Wikisource:Community collaboration/Monthly Challenge/How it works

Monthly Challenge How it works
Description of how the Monthly Challenge infrastructure works

For information on how to administer the challenges without needing to know how the system works, see Administration.

The Monthly Challenge is largely automated and works with a set of templates, Lua modules and bots. The infrastructure may seem daunting but most parts of it are relatively simple in isolation.

DataEdit

Challenge worksEdit

The data for the challenges is stored in Lua data tables, arranged on an month-by-month basis. For example, August 2021 challenges draw their works from Module:Monthly Challenge/data/2021-08. Works can also be drawn from prior years' data tables when they roll over a year end (for example, they are added in December but are not completed by year's end).

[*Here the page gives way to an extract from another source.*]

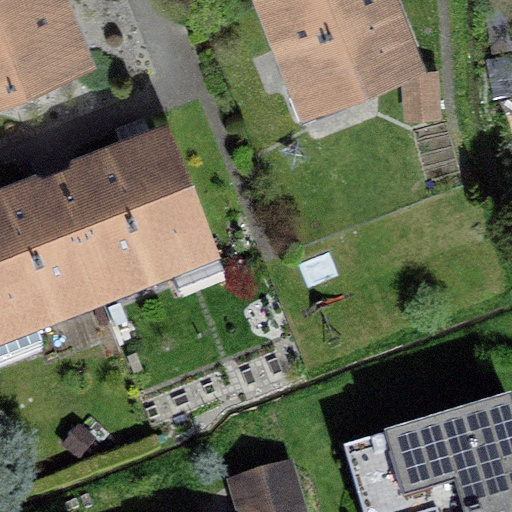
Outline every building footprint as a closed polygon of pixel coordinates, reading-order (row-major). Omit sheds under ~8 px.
[(72,0),(0,0),(0,111),(100,74),(72,0)] [(259,0),(312,122),(433,70),(402,0),(259,0)] [(177,152),(0,220),(0,369),(2,373),(228,285),(177,152)] [(511,511),(511,418),(507,403),(351,447),(370,511),(416,511),(438,506),(439,511),(511,511)] [(312,511),(301,467),(241,482),(248,511),(312,511)]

The data structure for these tables can be seen at Module:Monthly Challenge/data/2021-08.

This table is completely manually-generated. Works are proposed for inclusion at Nominations.

StatisticsEdit

There is no built-in way to track statistics within the constraints of the MediaWiki software that Wikisource uses. Because of this, a program runs externally and updates statistics on-wiki in the form of Lua tables. This raw data is then used by templates and Lua modules to present the data to users.

The current proofreading progress of Indexes are written to modules like Module:Monthly Challenge category stats/data/2021-05

Daily statistics are written to modules like Module:Monthly Challenge daily stats/data/2021-05.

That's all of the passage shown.